Spare Wheel Door Seal
The spare wheel door seal is fitted across the top of the door aperture in 3 sections, separated by the door hinges.
Rear Wing Stone Pad
The rear wing stone pad seems to be missing from many ACs now. The above drawing shows the form of the original item. Its outer edge is clamped in place by a stainless steel piece of trim.
The 'furflex' type draft excluders are fitted to the screen pillar (A post), hinge pillar (B post) and the rear pillar of each door. The top end has the cloth folded over to conceal the rubber core. The boot lid also has this draft excluder at its bottom edge. Cloth colour usually matches the head lining and/or the carpeting of the car. Most replacements available only have a rubber tube with no flap. The draft excluder for the screen pillar (A post), has the flap trimmed off at the upper end where it has to bend around a tight curve.
The rear wing piping is tacked into place, using the gap between bodyshell and inner wings to get the tacks into the wooden wheel arch. Front wing/scuttle piping has its tail end tacked to the plywood wing panel (concealed by the detachable wing panels). Front wing/cowl piping is fixed to the wing flange with an aluminium rivet at the top, the piping then stretched tightly around the curve of the wing, and then hooked under the radiator cowl. The wooden bead is longer than the plastic until the latter has been stretched.
Top Radiator Hose
The pipe on the radiator header tank, and the outlet from the thermostat, are very close to each other. For this reason, a hose with a lot of lateral flexibility is needed, hence the design illustrated above.
The driver's floor mat is sewn onto the front carpet section. It's centre line coincides with the brake pedal centre line.
Fuel Filler Grommet
Note that the drawing above is based upon a 1980s replacement part and not an original. This grommet fits around the quick-release fuel filler and sits upon the outside of the bodywork. The original was reinforced with fabric inside.
Dust cover for rear brake expander
The spring gaiter tends to sag under the increasing weight of grease added to the spring slipper, so you might wish to develop a better solution to keeping dirt and water out of the slipper. Nitrile is the preferred material, although neoprene might be suitable too.

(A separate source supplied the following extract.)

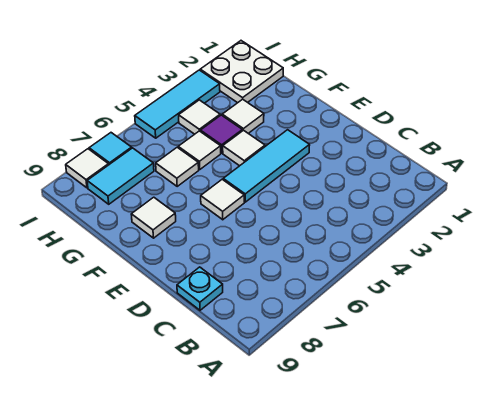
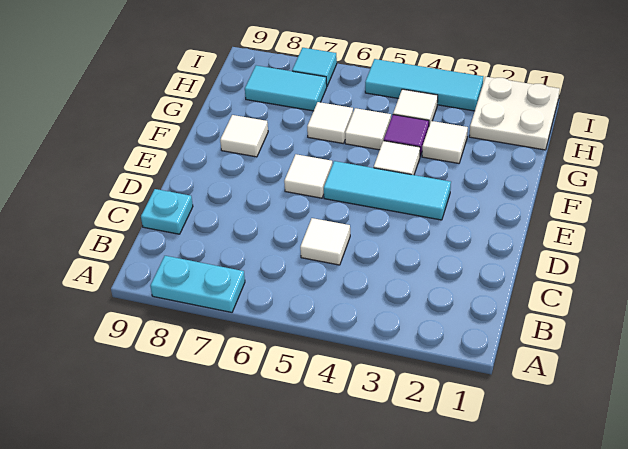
none -> cyan plate A7:A8 level 1
white tile I8 level 1 -> white tile C5 level 1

Bump stop for front spring
Note that the above bump-stop uses a fairly soft grade of rubber.
Steering column bush
Adjust the inside diameter for a perfect fit (after painting the steering column if you are restoring), since this bush affects the steering.
Radiator cap seal
The above seal is for the original type of brass, screw-on radiator cap. Most of these were superceded by a quick release cap.